Reliability of indigenous use reports
Indigenous knowledge on medicinal plants varies with socio-economic, demographic, historical and ecological status [114, 115]. Using a certain quantitative index, indigenous knowledge on medicinal plants in one area can be compared with others. A new ethnobiological similarity index, ‘Rahman’s similarity index (RSI)’ [48] has recently been proposed, which compares the present study with published data from an allied, regional, national and global sources. In our study, the data was compared to 36 published literature from Nepal, the Himalayan region, the Tibetan Plateau and East Asia. The percentage of Rahman similarity varied between 0 and 12.57 among the allied area (Table 6). The highest RSI value (0.12, 12.57%) corresponds to the studies in Ilam District, East Nepal [116], followed by the studies in neighbouring districts of Nepal [72, 117] and adjacent areas of the Eastern Himalaya [52, 83]. The similarity index gradually decreased from East to West Nepal and reached zero with the Western Himalaya [57] and East Asian studies [70, 80]. The high degree of similarity with the surrounding areas can be attributed to the similar type of vegetation, geography and culture shared among each other [76].
Comparative analysis of this study with published literature [21, 22, 30, 49-53, 58-63, 69, 70, 72-83, 96, 112, 113, 116, 118-124] revealed some novel therapeutic uses of plant species. In total, 90 therapeutic uses were newly reported for 42 ailments representing 64 plant species (denoted as NR in Table 1). The newly documented use reports need further phytochemical research to validate the traditionally used system and to provide new insights into medical sciences.
Table 6 Rahman’s similarity index comparing the present study with previous studies
NRSAA: number of recorded plants species of aligned areas, TSCBA: Total species common in both area, SEOAA: Species enlisted only in aligned areas, SEOOA: Species enlisted only in our study area, CSSU: Common species with similar uses
Threats to ethnomedicinal plant species and conservation practices
Although over 2,000 plant species are used to treat various therapeutic ailments/diseases in Nepal [20], many people continue to suffer from various diseases each year. Poverty, lack of modern health care and sanitation facilities, and poor governance are among the most important reasons [23]. The distribution of medicinal plants and associated indigenous knowledge is not uniform across the country [125], and a huge gap in knowledge sharing has been observed within different communities [21, 84, 125]. Traditional knowledge transmission is declining primarily due to rapid innovations in modern allopathic medicines and changes in social trends and cultural beliefs [126].

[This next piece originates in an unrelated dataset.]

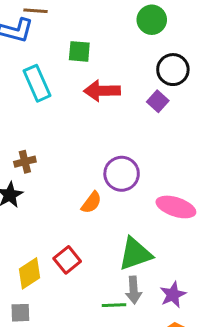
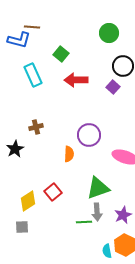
green square: (79, 51) -> (61, 54), turned 35
brown cross: (25, 162) -> (36, 127), moved
orange semicircle: (91, 202) -> (69, 154), turned -35

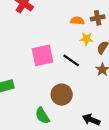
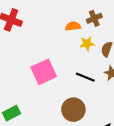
black line: (71, 60) -> (85, 77), moved

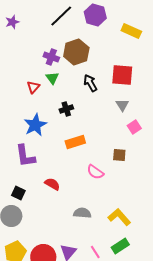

Medicinal plants and biodiversity are threatened by habitat fragmentation and degradation within the Chyangthapu-Phalaicha biological sub-corridor. The ongoing developmental process, such as highway construction through prime forests and red panda (Ailurus fulgens) habitat and the construction of several rural roads without proper environmental impact assessment, is a major cause of habitat fragmentation. Furthermore, the increased vehicle traffic along this highway is also likely to cause both physical and mental disturbances to the wildlife in the area. The areas adjacent to the Chyangthapu-Phalaicha biological sub-corridor, i.e. the Barsey Rhododendron Sanctuary in Sikkim and Singhalila National Park in West Bengal, are managed by the Government of India as protected areas. Unlike these areas in KL-India, the protection and monitoring of the Chyangthapu-Phalaicha biological sub-corridor is fairly low in Nepal.